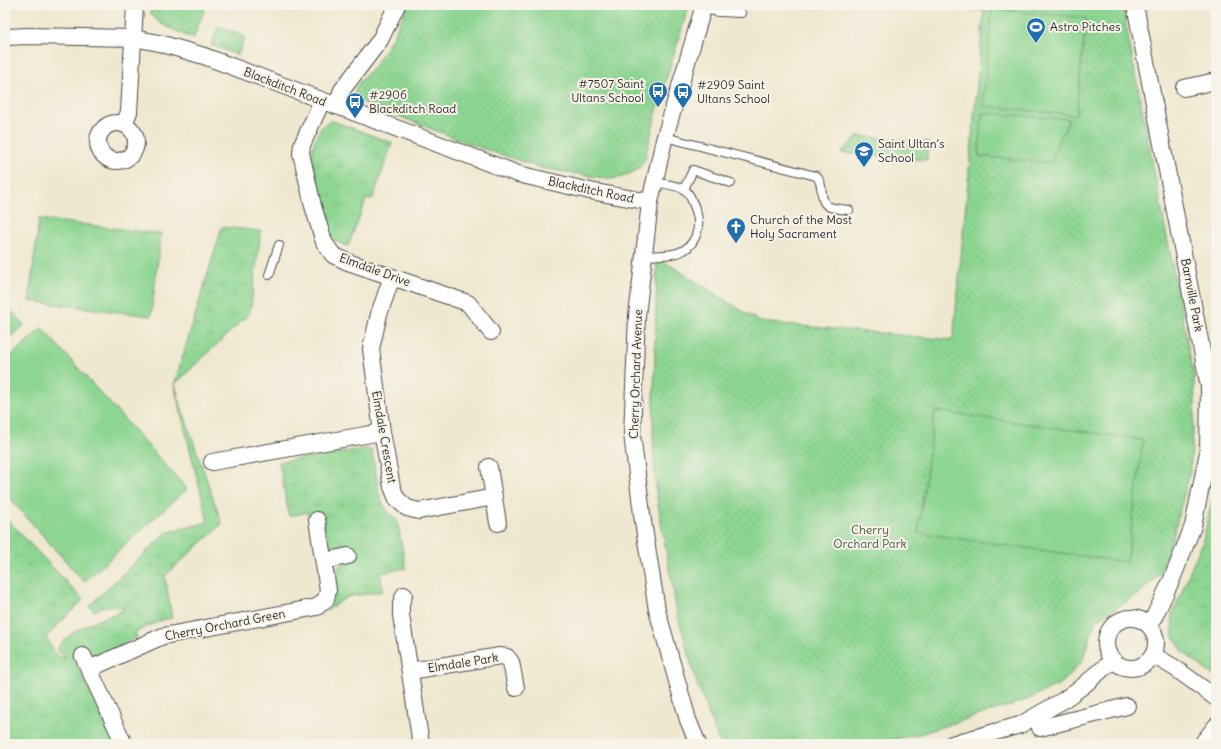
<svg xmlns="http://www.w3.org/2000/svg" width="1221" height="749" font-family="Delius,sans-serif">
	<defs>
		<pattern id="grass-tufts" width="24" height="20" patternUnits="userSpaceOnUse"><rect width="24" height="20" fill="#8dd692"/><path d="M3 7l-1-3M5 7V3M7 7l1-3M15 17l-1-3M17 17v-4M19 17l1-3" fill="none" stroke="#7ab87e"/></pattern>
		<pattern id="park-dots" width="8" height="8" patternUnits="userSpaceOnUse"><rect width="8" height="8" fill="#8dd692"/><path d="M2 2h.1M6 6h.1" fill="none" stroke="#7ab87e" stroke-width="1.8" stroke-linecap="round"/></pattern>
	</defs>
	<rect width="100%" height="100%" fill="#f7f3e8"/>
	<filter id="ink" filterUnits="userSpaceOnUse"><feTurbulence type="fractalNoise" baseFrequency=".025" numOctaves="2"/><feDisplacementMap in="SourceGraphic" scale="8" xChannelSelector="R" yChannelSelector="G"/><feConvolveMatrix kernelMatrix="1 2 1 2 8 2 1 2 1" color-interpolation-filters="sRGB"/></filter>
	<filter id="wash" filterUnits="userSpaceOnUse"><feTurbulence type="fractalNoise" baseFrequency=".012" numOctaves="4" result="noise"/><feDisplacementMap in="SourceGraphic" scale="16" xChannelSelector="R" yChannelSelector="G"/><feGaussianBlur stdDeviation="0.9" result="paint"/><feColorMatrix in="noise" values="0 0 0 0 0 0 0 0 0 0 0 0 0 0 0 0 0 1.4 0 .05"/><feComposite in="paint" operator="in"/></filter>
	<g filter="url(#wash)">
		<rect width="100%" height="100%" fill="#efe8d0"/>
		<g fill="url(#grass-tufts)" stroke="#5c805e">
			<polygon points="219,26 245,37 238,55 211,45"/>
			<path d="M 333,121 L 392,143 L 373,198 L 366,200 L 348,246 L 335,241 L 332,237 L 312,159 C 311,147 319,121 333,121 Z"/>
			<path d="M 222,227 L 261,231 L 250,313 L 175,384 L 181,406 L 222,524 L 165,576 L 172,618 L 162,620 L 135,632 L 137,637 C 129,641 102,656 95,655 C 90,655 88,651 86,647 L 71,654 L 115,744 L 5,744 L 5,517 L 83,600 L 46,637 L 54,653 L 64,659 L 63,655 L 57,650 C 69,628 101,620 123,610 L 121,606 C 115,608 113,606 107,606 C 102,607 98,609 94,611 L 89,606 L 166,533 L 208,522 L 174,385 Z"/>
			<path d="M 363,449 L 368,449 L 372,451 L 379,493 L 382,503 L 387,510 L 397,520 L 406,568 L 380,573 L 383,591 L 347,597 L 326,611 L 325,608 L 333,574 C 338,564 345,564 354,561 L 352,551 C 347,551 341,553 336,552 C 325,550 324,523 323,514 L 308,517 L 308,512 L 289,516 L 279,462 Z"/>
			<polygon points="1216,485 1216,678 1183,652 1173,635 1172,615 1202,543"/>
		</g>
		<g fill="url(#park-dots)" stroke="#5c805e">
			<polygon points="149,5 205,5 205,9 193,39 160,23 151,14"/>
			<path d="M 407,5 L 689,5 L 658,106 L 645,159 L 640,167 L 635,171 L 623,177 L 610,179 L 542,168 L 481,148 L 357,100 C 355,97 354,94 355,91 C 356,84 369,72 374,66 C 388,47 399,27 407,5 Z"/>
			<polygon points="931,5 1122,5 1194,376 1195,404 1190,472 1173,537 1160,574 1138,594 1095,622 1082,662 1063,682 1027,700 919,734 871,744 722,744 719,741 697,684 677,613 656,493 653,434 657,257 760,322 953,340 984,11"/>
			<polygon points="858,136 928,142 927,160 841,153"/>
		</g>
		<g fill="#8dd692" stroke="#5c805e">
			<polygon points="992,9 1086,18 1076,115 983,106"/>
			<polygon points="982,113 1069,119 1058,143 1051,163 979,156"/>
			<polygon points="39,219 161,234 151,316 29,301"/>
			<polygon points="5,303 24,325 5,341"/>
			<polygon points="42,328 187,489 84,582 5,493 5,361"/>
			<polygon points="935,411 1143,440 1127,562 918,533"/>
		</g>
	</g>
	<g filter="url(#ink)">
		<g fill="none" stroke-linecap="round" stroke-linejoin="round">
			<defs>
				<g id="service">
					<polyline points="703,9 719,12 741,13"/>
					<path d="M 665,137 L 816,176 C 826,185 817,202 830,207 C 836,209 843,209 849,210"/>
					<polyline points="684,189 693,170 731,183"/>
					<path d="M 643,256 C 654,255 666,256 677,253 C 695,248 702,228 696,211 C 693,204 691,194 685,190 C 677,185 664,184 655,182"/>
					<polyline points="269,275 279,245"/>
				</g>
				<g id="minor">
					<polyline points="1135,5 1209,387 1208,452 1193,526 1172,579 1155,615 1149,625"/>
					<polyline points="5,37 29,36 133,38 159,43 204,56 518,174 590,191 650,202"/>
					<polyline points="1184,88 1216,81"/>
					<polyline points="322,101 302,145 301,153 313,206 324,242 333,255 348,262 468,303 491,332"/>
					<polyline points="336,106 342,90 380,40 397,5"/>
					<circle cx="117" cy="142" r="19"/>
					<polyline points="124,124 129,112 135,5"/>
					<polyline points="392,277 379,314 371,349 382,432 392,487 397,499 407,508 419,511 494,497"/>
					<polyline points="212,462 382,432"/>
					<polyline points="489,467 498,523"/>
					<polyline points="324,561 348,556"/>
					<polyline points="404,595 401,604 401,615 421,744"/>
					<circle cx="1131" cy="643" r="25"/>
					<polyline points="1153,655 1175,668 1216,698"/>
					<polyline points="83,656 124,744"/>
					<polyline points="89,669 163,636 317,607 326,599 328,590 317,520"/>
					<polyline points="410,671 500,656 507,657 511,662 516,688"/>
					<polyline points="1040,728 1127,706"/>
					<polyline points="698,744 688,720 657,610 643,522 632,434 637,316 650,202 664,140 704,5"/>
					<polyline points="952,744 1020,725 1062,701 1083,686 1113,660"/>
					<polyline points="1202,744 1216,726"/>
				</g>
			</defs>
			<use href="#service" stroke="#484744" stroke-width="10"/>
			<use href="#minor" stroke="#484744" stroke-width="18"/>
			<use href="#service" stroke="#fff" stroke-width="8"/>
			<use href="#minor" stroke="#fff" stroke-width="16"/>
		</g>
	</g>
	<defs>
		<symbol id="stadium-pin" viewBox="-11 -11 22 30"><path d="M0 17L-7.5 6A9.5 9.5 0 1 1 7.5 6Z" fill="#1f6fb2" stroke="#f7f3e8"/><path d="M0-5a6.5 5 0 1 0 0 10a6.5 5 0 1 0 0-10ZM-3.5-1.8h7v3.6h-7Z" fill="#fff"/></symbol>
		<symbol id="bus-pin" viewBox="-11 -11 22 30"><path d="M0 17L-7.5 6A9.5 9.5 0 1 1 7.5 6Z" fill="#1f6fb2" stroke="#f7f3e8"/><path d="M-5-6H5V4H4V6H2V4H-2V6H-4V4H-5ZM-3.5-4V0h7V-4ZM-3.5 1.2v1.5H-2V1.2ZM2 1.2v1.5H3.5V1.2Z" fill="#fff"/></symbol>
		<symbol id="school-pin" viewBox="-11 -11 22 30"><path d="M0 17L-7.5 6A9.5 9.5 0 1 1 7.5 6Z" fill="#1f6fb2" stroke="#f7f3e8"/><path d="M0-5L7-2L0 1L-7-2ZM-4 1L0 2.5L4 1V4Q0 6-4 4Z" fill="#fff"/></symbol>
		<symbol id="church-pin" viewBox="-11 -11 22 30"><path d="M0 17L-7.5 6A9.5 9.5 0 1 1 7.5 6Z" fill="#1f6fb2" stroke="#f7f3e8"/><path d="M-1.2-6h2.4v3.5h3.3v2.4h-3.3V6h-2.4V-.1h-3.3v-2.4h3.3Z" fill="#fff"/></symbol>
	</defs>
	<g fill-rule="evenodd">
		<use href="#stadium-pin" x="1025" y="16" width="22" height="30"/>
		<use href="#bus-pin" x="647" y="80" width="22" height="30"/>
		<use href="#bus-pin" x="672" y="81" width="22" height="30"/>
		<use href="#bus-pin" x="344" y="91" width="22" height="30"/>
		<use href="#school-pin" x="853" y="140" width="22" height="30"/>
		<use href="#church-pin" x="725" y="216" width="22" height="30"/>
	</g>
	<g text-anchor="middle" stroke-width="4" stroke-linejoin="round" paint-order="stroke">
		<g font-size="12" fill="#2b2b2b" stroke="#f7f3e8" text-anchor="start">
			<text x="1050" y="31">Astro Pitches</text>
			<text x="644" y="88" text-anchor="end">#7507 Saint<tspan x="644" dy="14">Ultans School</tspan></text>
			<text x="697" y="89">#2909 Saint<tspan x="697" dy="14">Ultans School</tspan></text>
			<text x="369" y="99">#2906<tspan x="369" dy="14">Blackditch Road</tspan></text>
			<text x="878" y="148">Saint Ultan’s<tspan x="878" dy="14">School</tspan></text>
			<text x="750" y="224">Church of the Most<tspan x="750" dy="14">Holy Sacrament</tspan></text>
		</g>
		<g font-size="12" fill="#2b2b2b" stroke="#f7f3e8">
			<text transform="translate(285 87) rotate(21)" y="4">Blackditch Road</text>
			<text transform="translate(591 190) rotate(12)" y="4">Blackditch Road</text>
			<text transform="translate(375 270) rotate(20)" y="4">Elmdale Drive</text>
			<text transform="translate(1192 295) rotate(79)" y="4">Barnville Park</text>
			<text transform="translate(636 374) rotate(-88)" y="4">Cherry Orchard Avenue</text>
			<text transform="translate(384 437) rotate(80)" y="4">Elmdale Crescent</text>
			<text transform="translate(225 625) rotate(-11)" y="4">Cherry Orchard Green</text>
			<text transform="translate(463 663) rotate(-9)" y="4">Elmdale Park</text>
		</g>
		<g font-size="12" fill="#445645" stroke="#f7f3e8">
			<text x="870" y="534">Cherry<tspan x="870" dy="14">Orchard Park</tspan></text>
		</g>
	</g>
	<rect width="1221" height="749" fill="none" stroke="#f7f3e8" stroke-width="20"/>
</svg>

--

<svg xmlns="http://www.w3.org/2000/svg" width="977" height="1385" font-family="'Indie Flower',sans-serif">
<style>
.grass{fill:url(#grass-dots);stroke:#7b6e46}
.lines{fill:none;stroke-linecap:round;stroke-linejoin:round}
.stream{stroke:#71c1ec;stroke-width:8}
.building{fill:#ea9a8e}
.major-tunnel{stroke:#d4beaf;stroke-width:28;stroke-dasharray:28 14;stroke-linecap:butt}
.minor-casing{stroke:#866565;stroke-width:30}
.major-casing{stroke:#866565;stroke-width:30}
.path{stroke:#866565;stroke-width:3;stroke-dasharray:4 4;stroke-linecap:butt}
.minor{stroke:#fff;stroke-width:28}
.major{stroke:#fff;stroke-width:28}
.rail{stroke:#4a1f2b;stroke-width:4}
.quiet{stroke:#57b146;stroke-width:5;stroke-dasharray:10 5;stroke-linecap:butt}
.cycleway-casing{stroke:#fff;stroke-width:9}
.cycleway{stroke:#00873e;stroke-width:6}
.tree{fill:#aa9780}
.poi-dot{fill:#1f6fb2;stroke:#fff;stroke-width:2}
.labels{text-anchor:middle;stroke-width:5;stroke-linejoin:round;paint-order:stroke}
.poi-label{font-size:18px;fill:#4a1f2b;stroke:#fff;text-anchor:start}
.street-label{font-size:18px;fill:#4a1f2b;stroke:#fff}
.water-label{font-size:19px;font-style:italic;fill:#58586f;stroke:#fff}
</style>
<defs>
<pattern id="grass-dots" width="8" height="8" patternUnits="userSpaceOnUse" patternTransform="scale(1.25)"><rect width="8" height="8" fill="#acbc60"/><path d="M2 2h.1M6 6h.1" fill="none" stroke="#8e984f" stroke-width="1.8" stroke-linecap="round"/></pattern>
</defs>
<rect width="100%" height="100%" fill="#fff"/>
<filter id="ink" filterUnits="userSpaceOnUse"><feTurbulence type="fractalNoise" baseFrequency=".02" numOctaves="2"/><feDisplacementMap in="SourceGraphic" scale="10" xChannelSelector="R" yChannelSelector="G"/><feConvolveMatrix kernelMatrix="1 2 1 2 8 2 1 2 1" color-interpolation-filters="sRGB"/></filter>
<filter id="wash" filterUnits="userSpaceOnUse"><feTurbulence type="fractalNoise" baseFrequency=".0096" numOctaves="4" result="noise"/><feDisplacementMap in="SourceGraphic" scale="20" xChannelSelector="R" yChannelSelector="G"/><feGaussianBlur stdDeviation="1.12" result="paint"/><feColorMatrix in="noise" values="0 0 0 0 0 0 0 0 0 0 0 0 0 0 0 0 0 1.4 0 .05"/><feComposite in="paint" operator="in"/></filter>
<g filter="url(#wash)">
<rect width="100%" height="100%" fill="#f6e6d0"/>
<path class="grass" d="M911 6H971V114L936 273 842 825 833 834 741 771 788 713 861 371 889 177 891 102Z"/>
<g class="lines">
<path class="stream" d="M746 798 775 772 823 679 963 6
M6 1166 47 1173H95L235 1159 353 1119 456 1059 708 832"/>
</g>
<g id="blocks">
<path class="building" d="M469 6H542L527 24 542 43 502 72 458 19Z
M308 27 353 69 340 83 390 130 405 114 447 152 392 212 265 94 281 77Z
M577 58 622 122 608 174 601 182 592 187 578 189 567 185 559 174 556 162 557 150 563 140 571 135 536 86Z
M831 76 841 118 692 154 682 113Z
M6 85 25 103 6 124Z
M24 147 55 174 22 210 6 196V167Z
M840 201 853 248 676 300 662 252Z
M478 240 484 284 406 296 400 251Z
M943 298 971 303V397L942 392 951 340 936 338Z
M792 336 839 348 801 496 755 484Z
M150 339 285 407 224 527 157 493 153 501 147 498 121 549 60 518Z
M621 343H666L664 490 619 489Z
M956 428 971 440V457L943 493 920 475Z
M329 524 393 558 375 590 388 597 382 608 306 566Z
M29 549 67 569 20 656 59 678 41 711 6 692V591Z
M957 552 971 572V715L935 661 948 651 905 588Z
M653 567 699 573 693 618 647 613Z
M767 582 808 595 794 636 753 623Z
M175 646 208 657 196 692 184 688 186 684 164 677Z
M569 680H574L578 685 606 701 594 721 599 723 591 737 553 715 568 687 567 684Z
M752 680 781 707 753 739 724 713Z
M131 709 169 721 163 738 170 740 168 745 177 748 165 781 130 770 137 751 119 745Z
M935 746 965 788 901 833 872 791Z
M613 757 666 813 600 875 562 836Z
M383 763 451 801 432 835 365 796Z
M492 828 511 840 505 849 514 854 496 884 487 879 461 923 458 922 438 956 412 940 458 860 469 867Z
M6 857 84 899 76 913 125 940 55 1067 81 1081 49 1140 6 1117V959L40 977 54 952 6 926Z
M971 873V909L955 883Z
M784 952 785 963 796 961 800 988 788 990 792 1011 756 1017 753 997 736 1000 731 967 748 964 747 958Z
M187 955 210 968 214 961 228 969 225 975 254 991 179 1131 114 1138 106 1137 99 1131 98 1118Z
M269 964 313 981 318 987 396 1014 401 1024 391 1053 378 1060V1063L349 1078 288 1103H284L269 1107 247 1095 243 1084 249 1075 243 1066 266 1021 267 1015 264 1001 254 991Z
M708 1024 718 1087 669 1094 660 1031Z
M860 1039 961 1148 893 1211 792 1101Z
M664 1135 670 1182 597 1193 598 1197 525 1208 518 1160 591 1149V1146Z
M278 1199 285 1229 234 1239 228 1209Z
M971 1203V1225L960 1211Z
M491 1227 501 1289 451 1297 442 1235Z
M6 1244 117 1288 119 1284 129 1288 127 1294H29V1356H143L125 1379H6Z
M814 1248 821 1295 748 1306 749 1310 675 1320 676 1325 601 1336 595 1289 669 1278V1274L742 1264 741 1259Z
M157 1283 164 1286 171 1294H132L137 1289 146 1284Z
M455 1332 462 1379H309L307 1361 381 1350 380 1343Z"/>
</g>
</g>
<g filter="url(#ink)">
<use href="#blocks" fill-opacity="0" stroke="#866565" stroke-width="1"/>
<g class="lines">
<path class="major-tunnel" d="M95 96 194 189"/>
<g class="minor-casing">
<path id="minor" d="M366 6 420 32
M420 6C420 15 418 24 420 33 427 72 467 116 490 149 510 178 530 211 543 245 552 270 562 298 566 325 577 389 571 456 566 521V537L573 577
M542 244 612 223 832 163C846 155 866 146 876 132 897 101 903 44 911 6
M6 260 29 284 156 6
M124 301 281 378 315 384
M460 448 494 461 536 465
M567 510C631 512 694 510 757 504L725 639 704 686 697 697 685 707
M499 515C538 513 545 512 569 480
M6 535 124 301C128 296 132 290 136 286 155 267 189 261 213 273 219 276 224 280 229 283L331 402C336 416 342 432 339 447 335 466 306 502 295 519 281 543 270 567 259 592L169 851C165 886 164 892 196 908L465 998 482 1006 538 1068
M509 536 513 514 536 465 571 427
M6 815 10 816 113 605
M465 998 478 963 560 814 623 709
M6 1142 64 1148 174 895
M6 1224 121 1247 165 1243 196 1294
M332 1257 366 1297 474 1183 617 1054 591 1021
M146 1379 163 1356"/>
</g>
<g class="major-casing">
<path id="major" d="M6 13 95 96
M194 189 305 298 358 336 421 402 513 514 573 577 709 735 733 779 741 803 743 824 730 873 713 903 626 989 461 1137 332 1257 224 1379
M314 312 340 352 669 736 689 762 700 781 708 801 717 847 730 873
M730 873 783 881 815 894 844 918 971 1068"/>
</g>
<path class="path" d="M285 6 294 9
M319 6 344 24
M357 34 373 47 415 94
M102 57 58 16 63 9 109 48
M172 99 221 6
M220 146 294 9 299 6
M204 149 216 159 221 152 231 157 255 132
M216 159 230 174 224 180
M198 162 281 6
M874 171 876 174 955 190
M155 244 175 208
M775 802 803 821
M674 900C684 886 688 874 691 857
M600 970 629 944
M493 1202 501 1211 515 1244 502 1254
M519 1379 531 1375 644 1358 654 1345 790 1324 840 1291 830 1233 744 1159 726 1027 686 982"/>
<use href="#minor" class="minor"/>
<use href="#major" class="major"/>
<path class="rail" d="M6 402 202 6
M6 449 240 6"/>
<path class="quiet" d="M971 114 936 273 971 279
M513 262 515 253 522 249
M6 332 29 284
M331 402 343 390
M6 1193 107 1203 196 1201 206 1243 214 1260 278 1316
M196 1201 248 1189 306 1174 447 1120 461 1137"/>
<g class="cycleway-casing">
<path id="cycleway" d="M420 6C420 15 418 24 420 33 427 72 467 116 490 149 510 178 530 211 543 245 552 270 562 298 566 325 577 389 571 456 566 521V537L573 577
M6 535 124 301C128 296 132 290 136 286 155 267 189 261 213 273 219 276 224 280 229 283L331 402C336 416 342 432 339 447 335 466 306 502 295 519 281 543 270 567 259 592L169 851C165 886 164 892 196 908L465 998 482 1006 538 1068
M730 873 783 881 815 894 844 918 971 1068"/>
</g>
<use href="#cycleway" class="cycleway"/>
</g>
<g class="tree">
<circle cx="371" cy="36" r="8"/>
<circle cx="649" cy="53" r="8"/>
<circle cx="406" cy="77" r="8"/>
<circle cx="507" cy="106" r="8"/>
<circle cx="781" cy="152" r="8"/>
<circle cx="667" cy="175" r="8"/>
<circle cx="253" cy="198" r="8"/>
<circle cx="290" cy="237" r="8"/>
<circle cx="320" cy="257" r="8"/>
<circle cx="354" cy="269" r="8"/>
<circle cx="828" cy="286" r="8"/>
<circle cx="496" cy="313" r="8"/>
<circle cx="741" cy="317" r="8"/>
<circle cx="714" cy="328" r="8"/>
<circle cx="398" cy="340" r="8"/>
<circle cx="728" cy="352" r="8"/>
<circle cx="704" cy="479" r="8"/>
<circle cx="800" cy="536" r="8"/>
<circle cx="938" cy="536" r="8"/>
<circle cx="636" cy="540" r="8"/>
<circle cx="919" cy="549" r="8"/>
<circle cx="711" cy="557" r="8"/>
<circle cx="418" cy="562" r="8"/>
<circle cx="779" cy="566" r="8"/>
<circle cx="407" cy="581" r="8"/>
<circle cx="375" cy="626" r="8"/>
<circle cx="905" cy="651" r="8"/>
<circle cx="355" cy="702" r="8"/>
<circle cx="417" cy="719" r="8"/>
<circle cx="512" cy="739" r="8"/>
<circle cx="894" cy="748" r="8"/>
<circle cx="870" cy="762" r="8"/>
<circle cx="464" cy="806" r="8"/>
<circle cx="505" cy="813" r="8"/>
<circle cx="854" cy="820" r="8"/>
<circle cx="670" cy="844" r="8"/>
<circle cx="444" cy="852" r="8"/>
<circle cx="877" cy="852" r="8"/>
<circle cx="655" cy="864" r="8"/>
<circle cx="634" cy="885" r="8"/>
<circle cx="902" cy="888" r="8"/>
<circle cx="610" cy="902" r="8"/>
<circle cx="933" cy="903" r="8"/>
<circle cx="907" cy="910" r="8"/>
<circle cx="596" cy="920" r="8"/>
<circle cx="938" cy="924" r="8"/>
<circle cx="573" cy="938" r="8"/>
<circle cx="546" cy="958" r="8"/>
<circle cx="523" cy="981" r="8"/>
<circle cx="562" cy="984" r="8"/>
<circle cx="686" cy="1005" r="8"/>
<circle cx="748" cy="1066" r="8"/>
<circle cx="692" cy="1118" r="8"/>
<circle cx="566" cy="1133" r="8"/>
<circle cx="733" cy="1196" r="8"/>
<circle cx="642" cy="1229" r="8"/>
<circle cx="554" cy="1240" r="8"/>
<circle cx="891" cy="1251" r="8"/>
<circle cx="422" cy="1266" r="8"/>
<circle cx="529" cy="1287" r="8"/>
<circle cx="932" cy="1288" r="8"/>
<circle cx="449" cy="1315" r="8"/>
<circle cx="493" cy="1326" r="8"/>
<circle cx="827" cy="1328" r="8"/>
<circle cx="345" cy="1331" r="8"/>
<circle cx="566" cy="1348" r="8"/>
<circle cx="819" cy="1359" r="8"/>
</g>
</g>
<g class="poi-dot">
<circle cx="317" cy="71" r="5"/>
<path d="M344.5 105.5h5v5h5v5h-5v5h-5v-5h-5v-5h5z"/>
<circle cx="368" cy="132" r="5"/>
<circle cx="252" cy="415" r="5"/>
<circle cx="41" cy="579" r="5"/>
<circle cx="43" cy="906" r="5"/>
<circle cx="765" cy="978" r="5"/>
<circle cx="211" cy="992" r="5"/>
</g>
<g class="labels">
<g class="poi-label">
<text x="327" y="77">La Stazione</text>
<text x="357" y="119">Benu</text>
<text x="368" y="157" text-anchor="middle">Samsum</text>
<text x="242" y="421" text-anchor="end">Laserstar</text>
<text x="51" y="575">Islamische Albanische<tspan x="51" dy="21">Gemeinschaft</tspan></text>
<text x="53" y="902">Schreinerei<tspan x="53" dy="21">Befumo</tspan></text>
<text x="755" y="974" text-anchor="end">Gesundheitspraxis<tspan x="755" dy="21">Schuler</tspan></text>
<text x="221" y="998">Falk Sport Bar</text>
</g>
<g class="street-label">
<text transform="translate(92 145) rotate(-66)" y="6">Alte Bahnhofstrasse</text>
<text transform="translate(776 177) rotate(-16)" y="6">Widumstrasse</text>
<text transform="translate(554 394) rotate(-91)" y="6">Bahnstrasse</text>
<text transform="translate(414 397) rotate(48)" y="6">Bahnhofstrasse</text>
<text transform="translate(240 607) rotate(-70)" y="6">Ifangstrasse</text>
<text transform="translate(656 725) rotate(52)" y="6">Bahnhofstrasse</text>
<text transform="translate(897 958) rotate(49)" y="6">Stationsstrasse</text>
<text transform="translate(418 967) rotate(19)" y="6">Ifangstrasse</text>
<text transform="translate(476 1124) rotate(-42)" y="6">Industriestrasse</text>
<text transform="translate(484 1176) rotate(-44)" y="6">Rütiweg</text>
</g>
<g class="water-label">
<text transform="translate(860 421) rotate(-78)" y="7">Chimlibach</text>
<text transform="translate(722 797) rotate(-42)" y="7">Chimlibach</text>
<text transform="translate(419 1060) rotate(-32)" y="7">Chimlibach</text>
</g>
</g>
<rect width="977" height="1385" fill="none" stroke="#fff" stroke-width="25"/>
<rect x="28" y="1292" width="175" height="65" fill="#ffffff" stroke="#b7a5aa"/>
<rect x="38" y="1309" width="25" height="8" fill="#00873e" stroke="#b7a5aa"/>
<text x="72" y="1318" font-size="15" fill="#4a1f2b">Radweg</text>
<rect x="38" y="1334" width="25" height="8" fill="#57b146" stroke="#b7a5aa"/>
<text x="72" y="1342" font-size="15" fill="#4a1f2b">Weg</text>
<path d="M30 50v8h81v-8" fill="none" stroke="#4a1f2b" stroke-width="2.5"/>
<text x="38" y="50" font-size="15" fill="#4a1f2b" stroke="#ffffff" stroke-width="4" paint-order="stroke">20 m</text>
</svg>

_EXERCISE DIRECTIONS_:
Which of the lines above include the word "linejoin"? Copy each of them.

_RESPONSE TO THE EXERCISE_:
		<g fill="none" stroke-linecap="round" stroke-linejoin="round">
	<g text-anchor="middle" stroke-width="4" stroke-linejoin="round" paint-order="stroke">
.lines{fill:none;stroke-linecap:round;stroke-linejoin:round}
.labels{text-anchor:middle;stroke-width:5;stroke-linejoin:round;paint-order:stroke}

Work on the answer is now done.